Traduction / M. D’Alembert : « Ainsi finit Galba à l’âge de soixante treize ans, ayant joui de sa fortune sous cinq empereurs »
Selon vous, pourquoi « emensus » pour ayant joui (emetior, iris, iri, mensus sum) et pas fruor, eris, frui, fruitus / fructus sum ?
Et, en fait comment bien traduire en latin d’aujourd’hui, ayant joui ? => emensus, fructus ou fructum ?
Merci d’avance, cordialement.

Nota : cette phrase latine se trouve également dans « Oeuvres philosophiques, historiques et littéraires de d'Alembert, Volume 13) Je suis désolé pour l’utilisation de g...le b...ks.

Réponses

  • Bonsoir, Gaffiot traduit " quinque principes emensus" par " ayant traversé cinq règnes"

    cordialement
  • La véritable question est plutôt pourquoi "ayant joui" pour emensus.
    Gaffiot indique à emetior : quinque Principes emensus : ayant traversé cinq règnes

    soit : ayant traversé cinq règnes avec une heureuse fortune.

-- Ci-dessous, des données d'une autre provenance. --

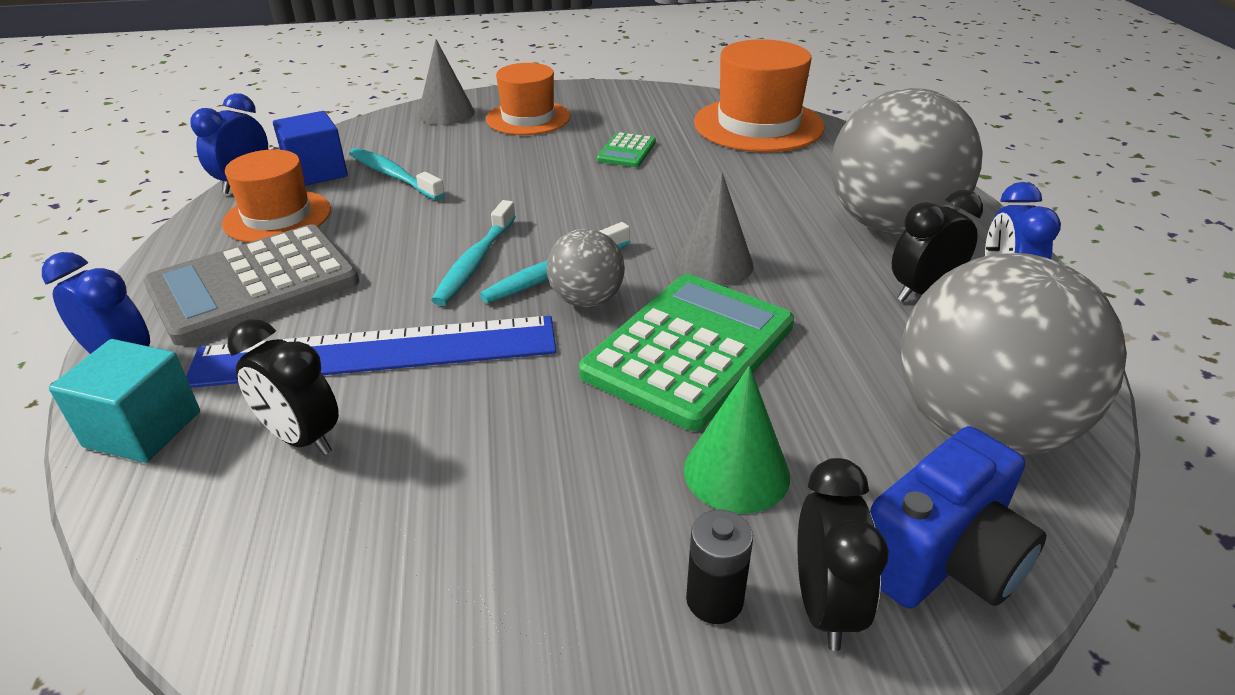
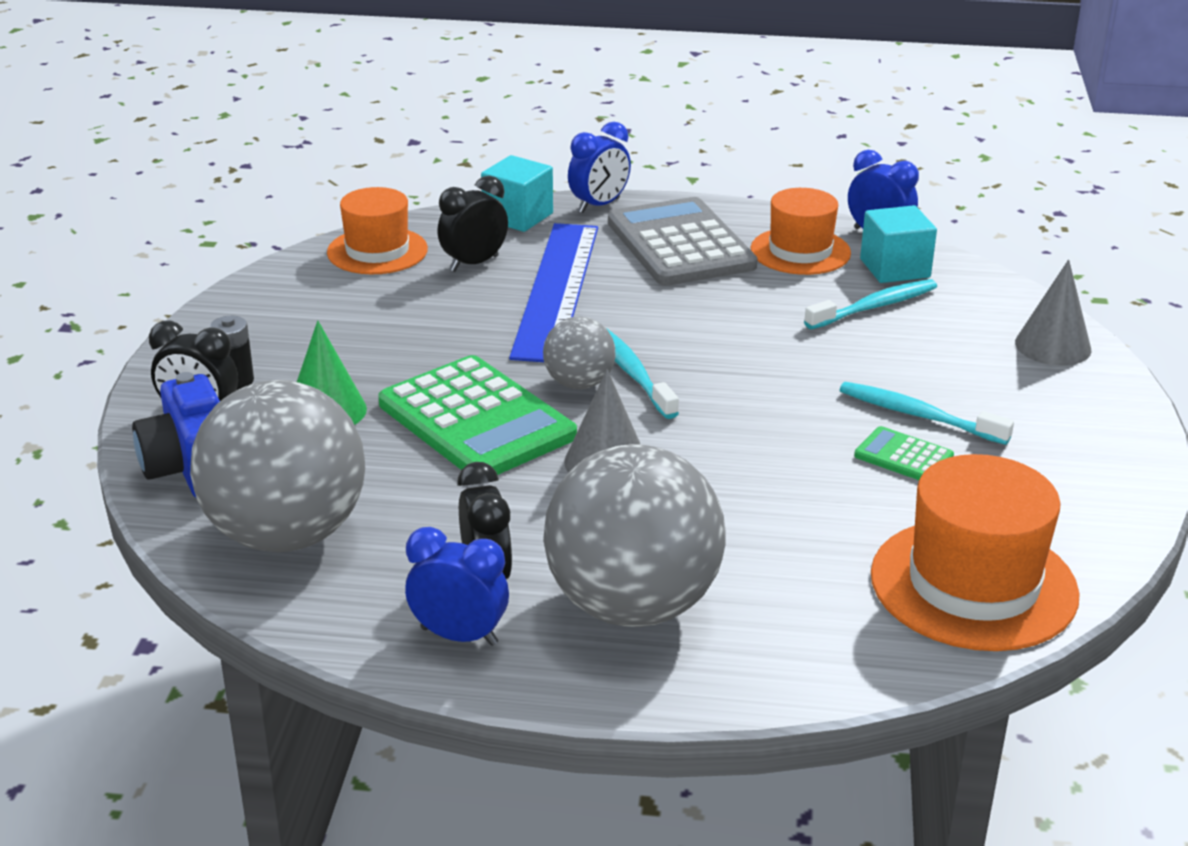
camera: 105 degrees right, 5 degrees down
(316, 172) = (895, 268): blue cube -> turquoise cube
(475, 262) = (672, 337): turquoise toothbrush -> turquoise toothbrush (918, 415)
(528, 118) = (1028, 400): orange hat -> orange hat (377, 251)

    Dans l’autre référence que vous citez, on trouve la traduction : Ainsi finit galba à l'âge de soixante et treize ans, ayant échappé à cinq empereurs,
    et dans la traduction Burnouff
    Telle fut la fin de Servius Galba, qui, dans une carrière de soixante-treize ans, traversa cinq règnes, toujours favorisé de la fortune,
  • TiroTiro Membre
    Subtilités, disais-je !
    Je me garderai de citer Diderot, à propos « du savoir parler latin », ce qui est certain c’est que l’interprétation est possible. J’aime assez : « ayant échappé à cinq empereurs ».
    Merci pour cette réponse.

    Merci également Poenulus !

    Cordialement
  • Cet emploi de emetior avec un sens temporel, particulièrement au participe, est tout à fait banal chez mon auteur favori, Ammien Marcellin. Par exemple:
    -Livre XIV, 10,6 "Emensis itaque difficultatibus multis": Après avoir traversé bien des difficultés
    - Livre XV, 10,9 "Deinde emensis postea saeculis multis": Par la suite, bien des siècles plus tard
    - Livre XXII, 13,3 "mediate noctis emensa": passé le milieu de la nuit
    - Livre XXIII,5,20 "post multiplices casus obsidionis emensos": après avoir traversé les multiples avanies d'un siège
    Je n'ai pas vérifié chez d'autres
  • TiroTiro Membre
    Merci Ammianus.
    Un nouveau champ d'exploration est ouvert, je vais creuser !
    L'histoire de Rome par Ammien Marcellin, c'est parti.
    Cela confirme qu'il est préférable d'utiliser « Fruor, eris, frui, fruitus » pour répondre à ma question initiale, et donc : ayant joui = fructus.